Table of Contents
Part 3 of this series on uplifting Model Risk Management (MRM) for deployed and agentic AI. If you have not read the prelude on deployer risk, start there: The AI industry's massive blind spot.
This instalment focuses on agentic AI: systems that can take actions (via tools, write access, or workflow triggers).
Executive Summary
- Agentic AI changes the risk surface from “is the model accurate?” to “what can the system do, and what does it have permission to touch?”
- As autonomy increases, the blast radius is shaped more by tool access and workflow integration than by the model itself.
- Controls that matter early include least privilege, approval gates, observability, immutable logging, and kill-switches.

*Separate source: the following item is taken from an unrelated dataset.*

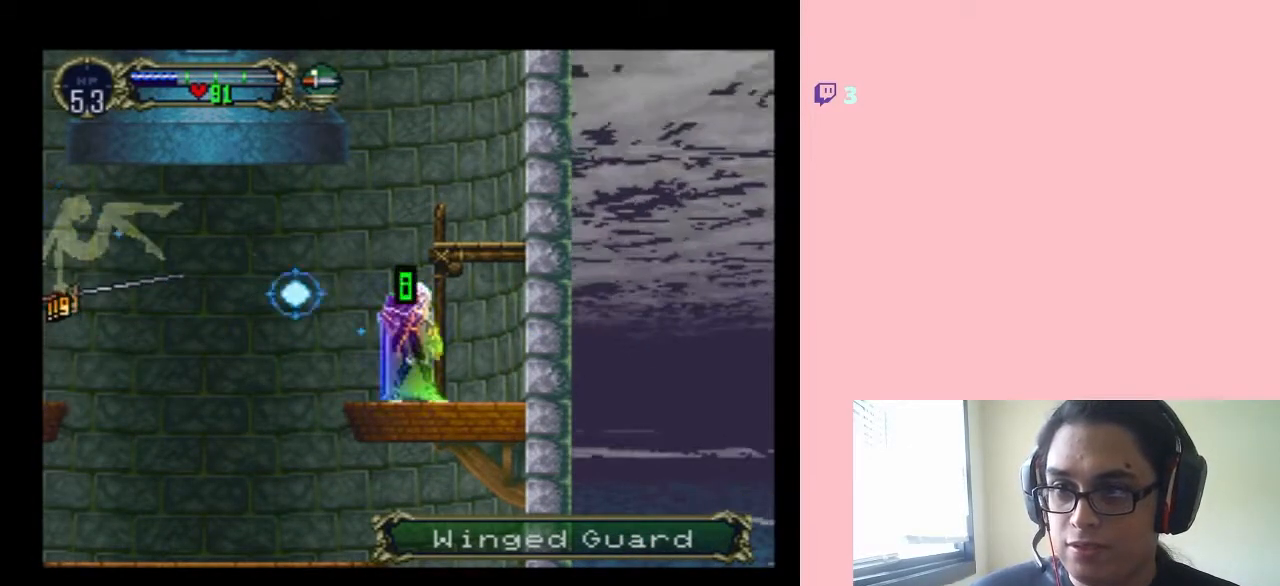
{"dt_ms": 500, "buttons": [], "left_stick": "center", "right_stick": "center", "events": [[283, "DPAD_LEFT", "down"], [383, "DPAD_LEFT", "up"]]}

- Evidence should include a clear tool/permission map, an approval matrix for high-impact actions, a logging and retention plan, a rollback plan, and the minimum you need for incident reconstruction.
A scenario you will recognise
Consider a plausible internal deployment.
A team introduces an AI agent to help operations: triage incoming requests, draft responses, file tickets, and keep systems up to date. It starts as assistive. Then, gradually, it gains tool access: it can create and update tickets, change a record in a system of record, and trigger a workflow.
Nothing catastrophic happens on day one. The risk shows up through compounding: a small misunderstanding leads to an incorrect update, which triggers a follow-on workflow, which creates more work, which reduces trust, which leads teams to build informal workarounds. You get operational friction and a messy incident narrative, even if no single step is "wrong" enough to fail a unit test.
That is the core point: model risk sits inside operational risk, and when systems can act the relevant question is not just model performance, but the wider operational risk surface created by tool access and workflow integration.
In classic MRM, a lot of the energy goes into questions like “is it accurate?” and “is the documentation complete?” With agents, those questions still matter, but they are not the whole story. The risk surface expands to what the system can touch, how quickly it can act, and what evidence you retain when something goes wrong.
Why agents are different
A lot of enterprise AI is still "single-shot": one prediction or one generated response.
Agentic AI is different. An agent can:
- break a goal into steps
- call tools (APIs, search, code execution)
- write intermediate state
- iterate until it decides it is done
As autonomy increases, the risk boundary shifts. The blast radius is defined less by the model and more by what it can touch.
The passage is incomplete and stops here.